PORTLAND, Ore. By harvesting the energy wasted by ordinary shock absorbers, a prototype device aims to take over much of the work now performed by alternators.
In hybrid vehicles, the GenShock also could boost mileage by 10 percent. The GenShock design has been patented by Massachusetts Institute of Technology (MIT) students who formed a startup, Levant Power Corp., that is targeting heavy vehicles like Humvees and AM General's proposed Joint Light Tactical Vehicle.
In a marriage of electrical and mechanical engineering, GenShock absorbers compress hydraulic fluid as they damp the vertical motion of the shock, generating up to 1 kilowatt per shock. An active suspension system then converts into electricity the combined hydraulic pressure from all the shocks using a centralized generator.
"We have an efficient means of recovering power, one that is very effective in converting the vertical travel of a vehicle into electrical power," claimed Shakeel Avadhany, CEO of Boston-based Levant Power, who is due to graduate from MIT this fall. "We convert the vertical motion of the vehicle into rotary motion using back EMF [electromotive force] from in the generator to provide damping while converting the motion to power."

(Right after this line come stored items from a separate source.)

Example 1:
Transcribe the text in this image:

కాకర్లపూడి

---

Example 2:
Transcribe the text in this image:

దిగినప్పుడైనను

|From left, Ryan Bavetta, Zack Anderson and Shakeel Avadhany, designers of the GenShock shock absorber, which can generate electricity from bumps in the road.|
Ordinary shocks damp vertical motion with friction that converts energy into heat. GenShock operates similarly when the active suspension system fails or is turned off. If the active suspension electronics is working normally, however, the GenShock converts the damped vertical motion into hydraulic pressure that exactly matches the counter EMF from a centralized, hydraulically-driven electric generator.
"Our 'Eureka!' moment was when we realized that [counter] EMF mirrors the velocity-proportional damping of a shock absorber" said Avadhany.
Past attempts to generate power with shocks have used solenoid-like electricity generators inside each shock absorber. GenShock instead pressurizes hydraulic fluid, then routes all hydraulic lines to a centralized electricity generator. The generator is similar to an electric motor used to pressurize a hydraulic line, but in reverse, so that the hydraulic pressure turns the generator against the damping effect of its counter EMF.
Electronics balance and control the power-generating capabilities of each shock in the active suspension system to optimize the damping effect. This results in a smoother ride that also generates electricity from wasted energy.
Levant Power found during testing that shock absorbers on heavy trucks can generate up to a 1 kilowatt of power, or as much as as a heavy-duty alternator.
AM General is currently supplying Levant Power with a Hummer vehicle that is being used for prototyping the GenShock active suspension system. One possible use could be on the U.S. military's planned Joint Light Tactical Vehicle. The military is also interested in using GenShock to provide auxilliary power to supplement hybrid power generators used today for refrigeration.